(Problem): Each line of the data should be transcribed exactly as given.

Page-level text extractions
....

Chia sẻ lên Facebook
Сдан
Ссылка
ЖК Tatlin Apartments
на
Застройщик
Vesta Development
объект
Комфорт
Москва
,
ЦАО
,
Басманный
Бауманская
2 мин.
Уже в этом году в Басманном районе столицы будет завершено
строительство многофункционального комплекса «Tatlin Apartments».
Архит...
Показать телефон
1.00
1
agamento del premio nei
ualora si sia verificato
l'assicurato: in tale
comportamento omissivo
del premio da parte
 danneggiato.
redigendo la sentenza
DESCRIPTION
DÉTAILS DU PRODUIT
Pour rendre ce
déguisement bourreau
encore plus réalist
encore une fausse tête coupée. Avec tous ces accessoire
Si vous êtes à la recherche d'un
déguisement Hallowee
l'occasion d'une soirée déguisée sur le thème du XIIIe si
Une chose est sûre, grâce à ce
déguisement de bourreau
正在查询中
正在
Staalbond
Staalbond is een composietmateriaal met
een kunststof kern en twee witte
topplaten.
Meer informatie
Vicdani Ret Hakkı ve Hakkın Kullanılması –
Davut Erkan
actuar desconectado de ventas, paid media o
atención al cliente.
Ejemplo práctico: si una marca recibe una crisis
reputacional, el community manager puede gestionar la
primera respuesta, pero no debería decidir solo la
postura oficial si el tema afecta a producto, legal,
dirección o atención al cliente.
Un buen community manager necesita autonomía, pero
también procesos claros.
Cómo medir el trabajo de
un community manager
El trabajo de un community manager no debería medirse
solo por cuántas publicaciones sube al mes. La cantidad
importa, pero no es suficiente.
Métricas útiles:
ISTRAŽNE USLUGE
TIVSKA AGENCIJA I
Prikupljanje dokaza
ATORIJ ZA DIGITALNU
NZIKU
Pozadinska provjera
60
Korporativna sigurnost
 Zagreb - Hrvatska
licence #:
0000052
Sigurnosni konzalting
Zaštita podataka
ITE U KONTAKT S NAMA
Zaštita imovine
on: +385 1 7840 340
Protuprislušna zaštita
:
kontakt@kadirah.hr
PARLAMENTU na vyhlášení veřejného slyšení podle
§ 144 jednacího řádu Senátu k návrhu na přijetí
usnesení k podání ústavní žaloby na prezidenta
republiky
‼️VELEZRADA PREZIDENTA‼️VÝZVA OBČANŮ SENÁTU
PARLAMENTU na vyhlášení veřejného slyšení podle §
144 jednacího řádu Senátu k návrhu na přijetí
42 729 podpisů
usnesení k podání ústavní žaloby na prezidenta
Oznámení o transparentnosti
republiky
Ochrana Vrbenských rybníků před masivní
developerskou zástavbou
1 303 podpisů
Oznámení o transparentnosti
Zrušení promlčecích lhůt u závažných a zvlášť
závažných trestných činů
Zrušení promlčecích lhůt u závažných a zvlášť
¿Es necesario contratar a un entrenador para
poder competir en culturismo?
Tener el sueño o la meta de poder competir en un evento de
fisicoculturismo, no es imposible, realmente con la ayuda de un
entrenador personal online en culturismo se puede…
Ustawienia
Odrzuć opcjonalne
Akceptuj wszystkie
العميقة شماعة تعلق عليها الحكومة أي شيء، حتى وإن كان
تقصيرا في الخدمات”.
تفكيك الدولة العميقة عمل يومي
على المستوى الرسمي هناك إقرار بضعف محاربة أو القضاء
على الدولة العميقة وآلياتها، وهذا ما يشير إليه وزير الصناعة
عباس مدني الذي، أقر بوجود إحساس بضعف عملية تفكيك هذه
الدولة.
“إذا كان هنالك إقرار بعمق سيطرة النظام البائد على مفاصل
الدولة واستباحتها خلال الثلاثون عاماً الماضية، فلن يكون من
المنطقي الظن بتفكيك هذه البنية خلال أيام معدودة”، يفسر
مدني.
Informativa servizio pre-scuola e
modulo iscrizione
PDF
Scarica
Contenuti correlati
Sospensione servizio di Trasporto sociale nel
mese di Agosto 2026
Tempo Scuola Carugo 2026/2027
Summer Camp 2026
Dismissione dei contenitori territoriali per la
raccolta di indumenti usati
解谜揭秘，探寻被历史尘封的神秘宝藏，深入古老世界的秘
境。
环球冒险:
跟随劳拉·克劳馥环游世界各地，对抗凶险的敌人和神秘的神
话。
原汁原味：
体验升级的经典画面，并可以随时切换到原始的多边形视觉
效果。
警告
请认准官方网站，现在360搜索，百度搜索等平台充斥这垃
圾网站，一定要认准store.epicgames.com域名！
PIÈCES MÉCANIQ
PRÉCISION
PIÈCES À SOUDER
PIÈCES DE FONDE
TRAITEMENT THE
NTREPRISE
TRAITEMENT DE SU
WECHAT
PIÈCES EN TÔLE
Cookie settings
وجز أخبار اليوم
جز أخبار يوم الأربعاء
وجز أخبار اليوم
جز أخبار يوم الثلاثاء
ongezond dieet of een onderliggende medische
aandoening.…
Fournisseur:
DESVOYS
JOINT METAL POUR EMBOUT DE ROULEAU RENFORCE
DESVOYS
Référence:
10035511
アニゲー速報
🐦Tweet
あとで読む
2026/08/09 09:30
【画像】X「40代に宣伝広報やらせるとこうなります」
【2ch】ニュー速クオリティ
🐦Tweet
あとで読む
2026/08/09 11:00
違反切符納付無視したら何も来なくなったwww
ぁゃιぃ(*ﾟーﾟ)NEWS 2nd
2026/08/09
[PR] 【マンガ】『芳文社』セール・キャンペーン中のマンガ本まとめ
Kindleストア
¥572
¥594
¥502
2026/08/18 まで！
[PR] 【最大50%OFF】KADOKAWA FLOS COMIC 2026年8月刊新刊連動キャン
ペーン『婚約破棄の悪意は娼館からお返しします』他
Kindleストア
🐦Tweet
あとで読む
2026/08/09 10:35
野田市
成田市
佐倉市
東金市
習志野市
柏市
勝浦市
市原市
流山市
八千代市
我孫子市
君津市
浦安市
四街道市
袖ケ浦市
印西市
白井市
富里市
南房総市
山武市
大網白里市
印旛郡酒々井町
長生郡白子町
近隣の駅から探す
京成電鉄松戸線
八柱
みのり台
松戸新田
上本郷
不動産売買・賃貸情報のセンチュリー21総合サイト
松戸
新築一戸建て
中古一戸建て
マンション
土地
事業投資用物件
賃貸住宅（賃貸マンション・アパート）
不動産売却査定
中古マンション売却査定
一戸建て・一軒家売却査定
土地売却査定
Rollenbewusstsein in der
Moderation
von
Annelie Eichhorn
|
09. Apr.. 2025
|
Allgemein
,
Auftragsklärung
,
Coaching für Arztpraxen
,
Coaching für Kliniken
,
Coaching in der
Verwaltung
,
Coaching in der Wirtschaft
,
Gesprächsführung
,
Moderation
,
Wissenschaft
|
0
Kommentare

....

(Written answer):
Chia sẻ lên Facebook
Сдан
Ссылка
ЖК Tatlin Apartments
на
Застройщик
Vesta Development
объект
Комфорт
Москва
,
ЦАО
,
Басманный
Бауманская
2 мин.
Уже в этом году в Басманном районе столицы будет завершено
строительство многофункционального комплекса «Tatlin Apartments».
Архит...
Показать телефон
1.00
1
agamento del premio nei
ualora si sia verificato
l'assicurato: in tale
comportamento omissivo
del premio da parte
 danneggiato.
redigendo la sentenza
DESCRIPTION
DÉTAILS DU PRODUIT
Pour rendre ce
déguisement bourreau
encore plus réalist
encore une fausse tête coupée. Avec tous ces accessoire
Si vous êtes à la recherche d'un
déguisement Hallowee
l'occasion d'une soirée déguisée sur le thème du XIIIe si
Une chose est sûre, grâce à ce
déguisement de bourreau
正在查询中
正在
Staalbond
Staalbond is een composietmateriaal met
een kunststof kern en twee witte
topplaten.
Meer informatie
Vicdani Ret Hakkı ve Hakkın Kullanılması –
Davut Erkan
actuar desconectado de ventas, paid media o
atención al cliente.
Ejemplo práctico: si una marca recibe una crisis
reputacional, el community manager puede gestionar la
primera respuesta, pero no debería decidir solo la
postura oficial si el tema afecta a producto, legal,
dirección o atención al cliente.
Un buen community manager necesita autonomía, pero
también procesos claros.
Cómo medir el trabajo de
un community manager
El trabajo de un community manager no debería medirse
solo por cuántas publicaciones sube al mes. La cantidad
importa, pero no es suficiente.
Métricas útiles:
ISTRAŽNE USLUGE
TIVSKA AGENCIJA I
Prikupljanje dokaza
ATORIJ ZA DIGITALNU
NZIKU
Pozadinska provjera
60
Korporativna sigurnost
 Zagreb - Hrvatska
licence #:
0000052
Sigurnosni konzalting
Zaštita podataka
ITE U KONTAKT S NAMA
Zaštita imovine
on: +385 1 7840 340
Protuprislušna zaštita
:
kontakt@kadirah.hr
PARLAMENTU na vyhlášení veřejného slyšení podle
§ 144 jednacího řádu Senátu k návrhu na přijetí
usnesení k podání ústavní žaloby na prezidenta
republiky
‼️VELEZRADA PREZIDENTA‼️VÝZVA OBČANŮ SENÁTU
PARLAMENTU na vyhlášení veřejného slyšení podle §
144 jednacího řádu Senátu k návrhu na přijetí
42 729 podpisů
usnesení k podání ústavní žaloby na prezidenta
Oznámení o transparentnosti
republiky
Ochrana Vrbenských rybníků před masivní
developerskou zástavbou
1 303 podpisů
Oznámení o transparentnosti
Zrušení promlčecích lhůt u závažných a zvlášť
závažných trestných činů
Zrušení promlčecích lhůt u závažných a zvlášť
¿Es necesario contratar a un entrenador para
poder competir en culturismo?
Tener el sueño o la meta de poder competir en un evento de
fisicoculturismo, no es imposible, realmente con la ayuda de un
entrenador personal online en culturismo se puede…
Ustawienia
Odrzuć opcjonalne
Akceptuj wszystkie
العميقة شماعة تعلق عليها الحكومة أي شيء، حتى وإن كان
تقصيرا في الخدمات”.
تفكيك الدولة العميقة عمل يومي
على المستوى الرسمي هناك إقرار بضعف محاربة أو القضاء
على الدولة العميقة وآلياتها، وهذا ما يشير إليه وزير الصناعة
عباس مدني الذي، أقر بوجود إحساس بضعف عملية تفكيك هذه
الدولة.
“إذا كان هنالك إقرار بعمق سيطرة النظام البائد على مفاصل
الدولة واستباحتها خلال الثلاثون عاماً الماضية، فلن يكون من
المنطقي الظن بتفكيك هذه البنية خلال أيام معدودة”، يفسر
مدني.
Informativa servizio pre-scuola e
modulo iscrizione
PDF
Scarica
Contenuti correlati
Sospensione servizio di Trasporto sociale nel
mese di Agosto 2026
Tempo Scuola Carugo 2026/2027
Summer Camp 2026
Dismissione dei contenitori territoriali per la
raccolta di indumenti usati
解谜揭秘，探寻被历史尘封的神秘宝藏，深入古老世界的秘
境。
环球冒险:
跟随劳拉·克劳馥环游世界各地，对抗凶险的敌人和神秘的神
话。
原汁原味：
体验升级的经典画面，并可以随时切换到原始的多边形视觉
效果。
警告
请认准官方网站，现在360搜索，百度搜索等平台充斥这垃
圾网站，一定要认准store.epicgames.com域名！
PIÈCES MÉCANIQ
PRÉCISION
PIÈCES À SOUDER
PIÈCES DE FONDE
TRAITEMENT THE
NTREPRISE
TRAITEMENT DE SU
WECHAT
PIÈCES EN TÔLE
Cookie settings
وجز أخبار اليوم
جز أخبار يوم الأربعاء
وجز أخبار اليوم
جز أخبار يوم الثلاثاء
ongezond dieet of een onderliggende medische
aandoening.…
Fournisseur:
DESVOYS
JOINT METAL POUR EMBOUT DE ROULEAU RENFORCE
DESVOYS
Référence:
10035511
アニゲー速報
🐦Tweet
あとで読む
2026/08/09 09:30
【画像】X「40代に宣伝広報やらせるとこうなります」
【2ch】ニュー速クオリティ
🐦Tweet
あとで読む
2026/08/09 11:00
違反切符納付無視したら何も来なくなったwww
ぁゃιぃ(*ﾟーﾟ)NEWS 2nd
2026/08/09
[PR] 【マンガ】『芳文社』セール・キャンペーン中のマンガ本まとめ
Kindleストア
¥572
¥594
¥502
2026/08/18 まで！
[PR] 【最大50%OFF】KADOKAWA FLOS COMIC 2026年8月刊新刊連動キャン
ペーン『婚約破棄の悪意は娼館からお返しします』他
Kindleストア
🐦Tweet
あとで読む
2026/08/09 10:35
野田市
成田市
佐倉市
東金市
習志野市
柏市
勝浦市
市原市
流山市
八千代市
我孫子市
君津市
浦安市
四街道市
袖ケ浦市
印西市
白井市
富里市
南房総市
山武市
大網白里市
印旛郡酒々井町
長生郡白子町
近隣の駅から探す
京成電鉄松戸線
八柱
みのり台
松戸新田
上本郷
不動産売買・賃貸情報のセンチュリー21総合サイト
松戸
新築一戸建て
中古一戸建て
マンション
土地
事業投資用物件
賃貸住宅（賃貸マンション・アパート）
不動産売却査定
中古マンション売却査定
一戸建て・一軒家売却査定
土地売却査定
Rollenbewusstsein in der
Moderation
von
Annelie Eichhorn
|
09. Apr.. 2025
|
Allgemein
,
Auftragsklärung
,
Coaching für Arztpraxen
,
Coaching für Kliniken
,
Coaching in der
Verwaltung
,
Coaching in der Wirtschaft
,
Gesprächsführung
,
Moderation
,
Wissenschaft
|
0
Kommentare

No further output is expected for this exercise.